For a half century, negotiating a relationship between the Jews of Israel and the Muslim and Christian Arabs of Palestine has been a major diplomatic preoccupation. But without finding the formula, reality is wiping away the concept of two states in the old British definition of Palestine.

The fundamental reason is clear. An Arab Palestine is no match for Israeli economy and society, which, despite its small size and a population of only 8.5 million, has become a world power — perhaps, though Israel will neither confirm nor deny, with nuclear weapons.

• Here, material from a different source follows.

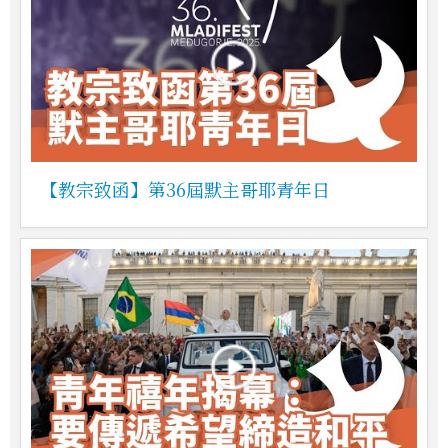
【教宗致函】第36屆默主哥耶青年日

The question posed, of course, is what kind of one-state solution would evolve, with events spinning at warp speed. There had to be a two-state solution, it was argued, for otherwise a Jewish Israel could not survive if it included a majority of Arab Muslims. Israel’s Declaration of Independence, after all, called for a Jewish state with equality of social and political rights, irrespective of religion, race or sex. Arab citizens of Israel have been elected to seats in every session of the Knesset, the parliament, and currently hold 17 of its 120 seats.

The demographics have changed dramatically over the decades. Israel’s overwhelming victory against the Arab forces in the 1967 Six Day War added the contiguous occupied areas of the West Bank, the Gaza Strip and the Golan Heights. A 2013 estimate counted 6.2 million Jews and others in Israel, 1.7 million Palestinians in the Gaza Strip, and 2.5 million Palestinians in the West Bank and east Jerusalem. There are 1.6 million Israeli Arabs, not including Druze, who have largely chosen Israeli citizenship, with altogether 5.8 million Arabs and 6.2 million Jews living between the Jordan River and the Mediterranean Sea.

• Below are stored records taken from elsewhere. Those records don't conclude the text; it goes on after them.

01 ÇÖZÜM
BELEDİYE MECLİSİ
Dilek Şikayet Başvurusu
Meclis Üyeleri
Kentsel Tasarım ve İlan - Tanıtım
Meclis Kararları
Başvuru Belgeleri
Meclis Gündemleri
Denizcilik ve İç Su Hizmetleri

Higher birthrates, including plural wives among the Arab Bedouin nomads, further complicate the picture. Arabs argue that 1.5 million Israeli Arabs are second-class citizens and 4 million Arabs are not citizens at all. Palestinians make up about 20 percent of Israel’s population, and are allocated 7 percent of the budget. Arabs further argue that a Jew from any country can move to Israel under “the law of the right to return,” but a Palestinian refugee with a valid claim to property in Israel cannot.

A new formula may be in order, though some problems may be less difficult to resolve than appear at first glance. There are indications that as Arabs move to higher economic status, especially Israeli Arabs, they have fewer children, thus reducing the demographic disparity. Earlier catastrophic predictions in the 1960s suggested that Arabs would be the majority by 1990. That didn’t happen. Birthrates of Arab Christians and Druze are actually below those of Jews.

The phrase “demographic bomb” was first used by Prime Minister Benjamin Netanyahu in 2003, when he observed that if the percentage of Arab citizens rises above 20 percent Israel won’t be capable of maintaining a Jewish majority. A new Israel is emerging without illusions about its demographic problems, but that does not include another state carved out of the territory.